The FBI briefed Florida’s new governor that Russian military intelligence did actually hack into and penetrate the computer systems dealing with voting and elections of two different Florida counties. However, they made him sign a non-disclosure agreement, which is standard when non-cleared individuals are read onto classified matters, so we have very few details beyond the basics and an anodyne statement that the Russian intelligence hackers did not change any votes.
Reporting has also informed us that Facebook’s fake accounts have doubled in six months, that Facebook has broken up an Israeli plan to disrupt elections using its platform, and that Iranian intelligence is suspected of being responsible for creating multiple social media accounts, across platforms, pretending to be journalists and Republican candidates for office, in an attempt to promote Iranian interests.
Week after week, day after day, more of these incidents are reported by journalists and pointed out by cyber and information security professionals. They point to a through line, established in earlier reporting about attempts by Russian intelligence and/or Russians working on their behalf posing as Republican Party officials.
For instance the infamous Tennessee GOP twitter account, Israeli private security and intelligence firms being hired to interfere in local US elections by manipulating information and news, Chinese, North Korean, Saudi Arabian, Emirati, or other competitor states conducting hacking for the purposes of espionage and/or influence against Americans, our allies and our partners.
The purpose of all of this hacking and leveraging of cyberspace for espionage, extortion, influencing people’s beliefs in favor of the hacking states’ foreign policy objectives, is to make it as hard as possible for Americans to actually know what is true. The intention is to leverage partisan political divisions, as well as other societal disagreements, disputes, and cleavages so that Americans, our allies, and our partners cannot agree on the basic outlines of reality. As a result, nothing is true, which means anything is possible.
For instance, Russia’s cyber attacks have targeted actual American infrastructure. Russian for-cover officials have been tracked mapping U.S. critical physical infrastructure, such as the communication and power transmission grid. This was in support of a cyber warfare campaign to infiltrate and compromise another important American center of gravity: the US power generation and transmission grid.

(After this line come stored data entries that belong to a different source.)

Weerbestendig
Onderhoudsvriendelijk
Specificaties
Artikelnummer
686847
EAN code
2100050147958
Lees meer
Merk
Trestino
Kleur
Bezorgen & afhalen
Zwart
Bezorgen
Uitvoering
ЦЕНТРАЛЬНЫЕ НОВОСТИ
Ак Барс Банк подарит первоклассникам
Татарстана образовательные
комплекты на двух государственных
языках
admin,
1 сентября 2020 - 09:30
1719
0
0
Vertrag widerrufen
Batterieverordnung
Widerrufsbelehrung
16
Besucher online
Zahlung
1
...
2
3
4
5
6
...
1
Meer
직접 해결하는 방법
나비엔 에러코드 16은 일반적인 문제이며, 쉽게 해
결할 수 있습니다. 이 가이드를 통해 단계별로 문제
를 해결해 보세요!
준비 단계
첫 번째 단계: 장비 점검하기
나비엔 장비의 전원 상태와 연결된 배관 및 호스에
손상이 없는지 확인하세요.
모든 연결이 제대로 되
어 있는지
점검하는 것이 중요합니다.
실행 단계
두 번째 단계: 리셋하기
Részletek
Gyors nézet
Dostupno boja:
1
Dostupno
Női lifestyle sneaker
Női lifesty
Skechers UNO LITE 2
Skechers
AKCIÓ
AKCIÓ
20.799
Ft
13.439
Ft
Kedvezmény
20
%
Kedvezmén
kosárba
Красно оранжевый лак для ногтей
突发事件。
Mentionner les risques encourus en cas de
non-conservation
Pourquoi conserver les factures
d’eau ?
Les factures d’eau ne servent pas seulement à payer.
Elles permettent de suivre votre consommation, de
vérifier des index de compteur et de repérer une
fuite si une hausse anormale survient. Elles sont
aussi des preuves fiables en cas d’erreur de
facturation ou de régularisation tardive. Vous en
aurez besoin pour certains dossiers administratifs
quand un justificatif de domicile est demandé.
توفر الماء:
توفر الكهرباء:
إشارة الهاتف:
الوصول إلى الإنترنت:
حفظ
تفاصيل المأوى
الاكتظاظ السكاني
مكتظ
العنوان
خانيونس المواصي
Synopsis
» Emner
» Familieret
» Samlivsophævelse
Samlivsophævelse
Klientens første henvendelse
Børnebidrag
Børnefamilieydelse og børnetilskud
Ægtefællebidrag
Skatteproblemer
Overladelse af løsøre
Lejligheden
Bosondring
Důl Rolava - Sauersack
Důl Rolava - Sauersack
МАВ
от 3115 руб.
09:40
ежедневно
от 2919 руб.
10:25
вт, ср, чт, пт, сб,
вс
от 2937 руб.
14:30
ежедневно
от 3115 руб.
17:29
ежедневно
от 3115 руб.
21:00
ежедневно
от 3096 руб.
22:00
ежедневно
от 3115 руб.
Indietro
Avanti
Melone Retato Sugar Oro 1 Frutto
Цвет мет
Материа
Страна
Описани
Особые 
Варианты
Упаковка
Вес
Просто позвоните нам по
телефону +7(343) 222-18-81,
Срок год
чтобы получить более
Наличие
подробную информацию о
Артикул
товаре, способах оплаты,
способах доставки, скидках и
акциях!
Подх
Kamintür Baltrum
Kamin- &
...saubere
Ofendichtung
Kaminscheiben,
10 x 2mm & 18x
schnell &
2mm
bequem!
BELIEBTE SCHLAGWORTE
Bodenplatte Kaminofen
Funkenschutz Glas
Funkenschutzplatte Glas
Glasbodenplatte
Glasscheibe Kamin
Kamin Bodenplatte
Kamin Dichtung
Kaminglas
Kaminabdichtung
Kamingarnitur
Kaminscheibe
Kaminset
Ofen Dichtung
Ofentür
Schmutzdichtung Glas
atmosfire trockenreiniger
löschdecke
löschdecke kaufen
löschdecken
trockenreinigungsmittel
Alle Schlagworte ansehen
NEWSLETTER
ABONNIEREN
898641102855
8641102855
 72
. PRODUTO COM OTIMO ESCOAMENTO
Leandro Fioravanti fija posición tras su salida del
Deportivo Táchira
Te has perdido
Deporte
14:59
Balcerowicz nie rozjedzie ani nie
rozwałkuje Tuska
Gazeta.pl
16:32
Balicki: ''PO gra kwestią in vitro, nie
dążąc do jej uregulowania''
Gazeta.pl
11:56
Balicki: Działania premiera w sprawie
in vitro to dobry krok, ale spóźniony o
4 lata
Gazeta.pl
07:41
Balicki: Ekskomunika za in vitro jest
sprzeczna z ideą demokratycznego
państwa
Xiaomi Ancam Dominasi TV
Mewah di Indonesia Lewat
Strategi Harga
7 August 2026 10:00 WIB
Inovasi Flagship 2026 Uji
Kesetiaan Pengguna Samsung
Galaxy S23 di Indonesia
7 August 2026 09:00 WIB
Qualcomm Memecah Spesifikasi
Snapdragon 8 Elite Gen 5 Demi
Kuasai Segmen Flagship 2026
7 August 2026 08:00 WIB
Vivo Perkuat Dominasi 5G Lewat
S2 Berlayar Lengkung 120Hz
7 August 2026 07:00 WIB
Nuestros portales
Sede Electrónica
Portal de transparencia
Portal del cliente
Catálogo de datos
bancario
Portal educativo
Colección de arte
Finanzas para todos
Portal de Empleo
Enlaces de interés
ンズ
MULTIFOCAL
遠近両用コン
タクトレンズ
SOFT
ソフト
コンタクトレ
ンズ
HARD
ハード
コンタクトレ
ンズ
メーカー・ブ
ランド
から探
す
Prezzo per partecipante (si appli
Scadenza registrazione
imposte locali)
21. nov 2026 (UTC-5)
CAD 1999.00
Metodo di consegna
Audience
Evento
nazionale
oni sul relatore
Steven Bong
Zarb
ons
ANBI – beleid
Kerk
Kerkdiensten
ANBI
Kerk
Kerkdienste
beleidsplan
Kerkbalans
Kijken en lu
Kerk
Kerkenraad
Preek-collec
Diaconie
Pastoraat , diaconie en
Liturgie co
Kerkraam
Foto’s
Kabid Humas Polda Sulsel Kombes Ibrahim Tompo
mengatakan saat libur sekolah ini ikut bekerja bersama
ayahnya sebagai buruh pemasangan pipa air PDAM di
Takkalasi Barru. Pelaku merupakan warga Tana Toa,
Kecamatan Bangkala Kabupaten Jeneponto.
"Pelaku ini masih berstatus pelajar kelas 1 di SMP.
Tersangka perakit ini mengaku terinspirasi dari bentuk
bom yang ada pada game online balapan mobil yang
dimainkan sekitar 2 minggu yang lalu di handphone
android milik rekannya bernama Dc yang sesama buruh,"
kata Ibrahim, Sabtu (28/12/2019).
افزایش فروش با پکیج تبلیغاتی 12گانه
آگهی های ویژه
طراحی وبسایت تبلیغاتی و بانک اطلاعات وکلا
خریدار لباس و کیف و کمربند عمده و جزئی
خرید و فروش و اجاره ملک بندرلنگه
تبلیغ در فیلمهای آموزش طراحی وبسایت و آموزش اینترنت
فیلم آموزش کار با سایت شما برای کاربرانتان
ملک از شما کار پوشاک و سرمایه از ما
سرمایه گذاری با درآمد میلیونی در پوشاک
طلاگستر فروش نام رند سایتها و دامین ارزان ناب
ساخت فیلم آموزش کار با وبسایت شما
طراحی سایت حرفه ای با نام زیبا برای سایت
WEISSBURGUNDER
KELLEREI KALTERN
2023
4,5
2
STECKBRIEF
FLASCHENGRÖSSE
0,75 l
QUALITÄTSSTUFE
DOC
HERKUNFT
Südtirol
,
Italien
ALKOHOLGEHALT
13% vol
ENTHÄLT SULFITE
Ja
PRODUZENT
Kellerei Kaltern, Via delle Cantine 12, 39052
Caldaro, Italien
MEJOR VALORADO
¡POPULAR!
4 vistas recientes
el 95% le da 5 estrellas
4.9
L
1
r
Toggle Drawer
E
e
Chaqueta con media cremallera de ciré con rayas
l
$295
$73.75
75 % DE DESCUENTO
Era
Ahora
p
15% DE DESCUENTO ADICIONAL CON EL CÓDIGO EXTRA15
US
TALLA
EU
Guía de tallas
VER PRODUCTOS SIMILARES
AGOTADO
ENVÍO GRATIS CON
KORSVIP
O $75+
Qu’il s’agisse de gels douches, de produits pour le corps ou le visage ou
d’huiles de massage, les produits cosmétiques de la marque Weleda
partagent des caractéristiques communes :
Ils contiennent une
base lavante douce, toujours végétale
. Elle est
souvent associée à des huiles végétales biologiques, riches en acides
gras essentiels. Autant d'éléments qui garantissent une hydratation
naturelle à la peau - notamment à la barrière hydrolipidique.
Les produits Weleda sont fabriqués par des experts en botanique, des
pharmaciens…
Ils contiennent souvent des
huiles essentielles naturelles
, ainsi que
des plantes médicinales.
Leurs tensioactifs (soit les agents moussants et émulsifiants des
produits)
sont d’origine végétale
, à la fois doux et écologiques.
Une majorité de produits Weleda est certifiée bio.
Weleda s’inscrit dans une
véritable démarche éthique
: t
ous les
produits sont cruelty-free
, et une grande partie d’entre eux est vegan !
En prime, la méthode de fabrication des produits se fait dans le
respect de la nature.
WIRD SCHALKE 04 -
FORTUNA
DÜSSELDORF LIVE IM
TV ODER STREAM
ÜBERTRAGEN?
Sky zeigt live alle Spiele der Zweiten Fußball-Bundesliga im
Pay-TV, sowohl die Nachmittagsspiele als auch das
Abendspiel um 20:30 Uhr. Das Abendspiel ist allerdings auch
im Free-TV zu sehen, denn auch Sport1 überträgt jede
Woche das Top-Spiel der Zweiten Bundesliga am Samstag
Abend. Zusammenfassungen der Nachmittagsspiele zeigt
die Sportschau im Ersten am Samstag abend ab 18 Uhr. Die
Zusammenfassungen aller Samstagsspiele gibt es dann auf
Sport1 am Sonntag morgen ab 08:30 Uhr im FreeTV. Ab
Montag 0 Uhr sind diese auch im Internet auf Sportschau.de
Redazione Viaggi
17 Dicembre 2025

[Valdimir] Putin’s ability to weaponize information and the platforms where Americans get their information, combined with his ability to bring down all or portions of the U.S. power grid, should have every national security professional, as well as every American very, very, very worried. Putin’s cyber-warriors have already tried to create a response through planting false social media stories of real looking, but fabricated news reports about a foreign terrorist attack on the U.S. energy sector, an Ebola outbreak, and a riot in response to a police shooting. All of which never happened.
Imagine what happens should Putin or Kim Jong Un decides to start turning parts of the U.S. power grid off during extreme weather events while at the same time they are spreading disinformation made to look like actual news reports or official municipal, state, and/or Federal responses to the disaster he’s created. This is the threat we face. A threat facilitated by making it impossible for Americans to agree on facts and have a common understanding of reality. This is the point of making it so that nothing is true and, therefore, anything is possible.
In this bi-weekly Thinking Security column, I will be covering these and other issues dealing with security, from the national to the state and local to the personal, often with an emphasis on the manipulation of information to make all of us less secure. I look forward to the conversation.